There is a strong, unbending mother figure in “She Like Girls.”
Tell me about your mother, this journalist urged.
“Actually I have three mothers,” the playwright answers. There’s my biological mother, whom I don’t know very well. She gave me to my mom, Brenda, who took me to Pentecostal church every Sunday, and is the most big-hearted woman you’ll ever meet. When I finally got around to talking with her about these things, I did it in terms of that character, Joe, in [Tony Kushner’s] ‘Angels in America,’ who’s gay but fighting it. My mom’s response was: ‘How does it come out?

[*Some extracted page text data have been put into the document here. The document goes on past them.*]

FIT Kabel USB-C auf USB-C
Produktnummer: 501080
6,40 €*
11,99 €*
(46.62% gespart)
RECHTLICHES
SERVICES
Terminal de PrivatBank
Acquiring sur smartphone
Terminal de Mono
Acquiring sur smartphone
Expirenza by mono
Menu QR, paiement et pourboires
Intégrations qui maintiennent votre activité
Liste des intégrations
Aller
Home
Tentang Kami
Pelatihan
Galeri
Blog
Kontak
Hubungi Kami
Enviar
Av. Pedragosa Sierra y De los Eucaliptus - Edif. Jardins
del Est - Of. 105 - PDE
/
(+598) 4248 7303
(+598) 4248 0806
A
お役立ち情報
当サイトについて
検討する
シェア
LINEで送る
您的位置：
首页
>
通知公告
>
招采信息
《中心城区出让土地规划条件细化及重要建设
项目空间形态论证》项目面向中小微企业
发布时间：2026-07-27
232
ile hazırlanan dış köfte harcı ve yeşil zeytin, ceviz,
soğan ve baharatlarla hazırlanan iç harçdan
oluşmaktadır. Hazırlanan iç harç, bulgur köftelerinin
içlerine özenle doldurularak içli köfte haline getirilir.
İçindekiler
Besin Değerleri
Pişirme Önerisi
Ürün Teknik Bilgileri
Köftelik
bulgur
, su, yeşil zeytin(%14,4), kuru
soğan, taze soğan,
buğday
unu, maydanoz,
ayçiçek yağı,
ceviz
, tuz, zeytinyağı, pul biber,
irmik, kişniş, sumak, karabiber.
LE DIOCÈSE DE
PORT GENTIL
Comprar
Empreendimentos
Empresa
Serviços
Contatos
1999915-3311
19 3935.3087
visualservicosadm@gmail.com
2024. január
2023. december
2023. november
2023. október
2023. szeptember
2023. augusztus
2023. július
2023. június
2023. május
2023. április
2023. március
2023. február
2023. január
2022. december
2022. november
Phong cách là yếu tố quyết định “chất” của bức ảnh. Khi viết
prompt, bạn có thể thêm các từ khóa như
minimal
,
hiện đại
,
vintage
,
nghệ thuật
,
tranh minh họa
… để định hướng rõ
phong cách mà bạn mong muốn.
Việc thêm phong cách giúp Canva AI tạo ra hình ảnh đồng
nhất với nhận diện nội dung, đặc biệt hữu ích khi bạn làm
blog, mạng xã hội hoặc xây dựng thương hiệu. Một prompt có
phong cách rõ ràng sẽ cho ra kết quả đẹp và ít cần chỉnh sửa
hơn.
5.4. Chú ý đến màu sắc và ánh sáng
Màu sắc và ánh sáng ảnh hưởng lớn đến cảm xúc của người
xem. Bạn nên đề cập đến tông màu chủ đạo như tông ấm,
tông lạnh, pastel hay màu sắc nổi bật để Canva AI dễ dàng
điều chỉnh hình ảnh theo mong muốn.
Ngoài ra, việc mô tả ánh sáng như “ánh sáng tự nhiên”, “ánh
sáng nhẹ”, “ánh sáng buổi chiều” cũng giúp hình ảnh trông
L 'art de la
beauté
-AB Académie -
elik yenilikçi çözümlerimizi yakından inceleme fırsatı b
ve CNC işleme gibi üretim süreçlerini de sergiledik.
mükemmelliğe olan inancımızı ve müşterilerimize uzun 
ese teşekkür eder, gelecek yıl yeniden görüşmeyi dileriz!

Did he win?’ — in other words, did he fix it? She didn’t come to the reading of ‘She Like Girls’ and was really uncomfortable about it. When we did a workshop, I felt her cringing, and at the end she said: ‘Where do you come up with this stuff?’ But she called me later — it’s still on my voicemail after two years — ‘Just to tell you I love you…’ ”
Then there is Mother No. 3 — described only as “a quirky Buddhist white psychologist lady I’m staying with at the moment.”
Chisa Hutchinson, born in Queens, New York, May 23, 1980, is also, she says, “real close” to her father — “a compensation manager” on a national magazine. “He crunches a lot of numbers.” Pause. “I have two other dads too.”
So, Chisa Hutchinson, how close are you to Kia Clark? Do you have any boyfriends? Girlfriends?
“Not at the moment,” comes the answer.
It is the play that must, when you get down to it, answer for her.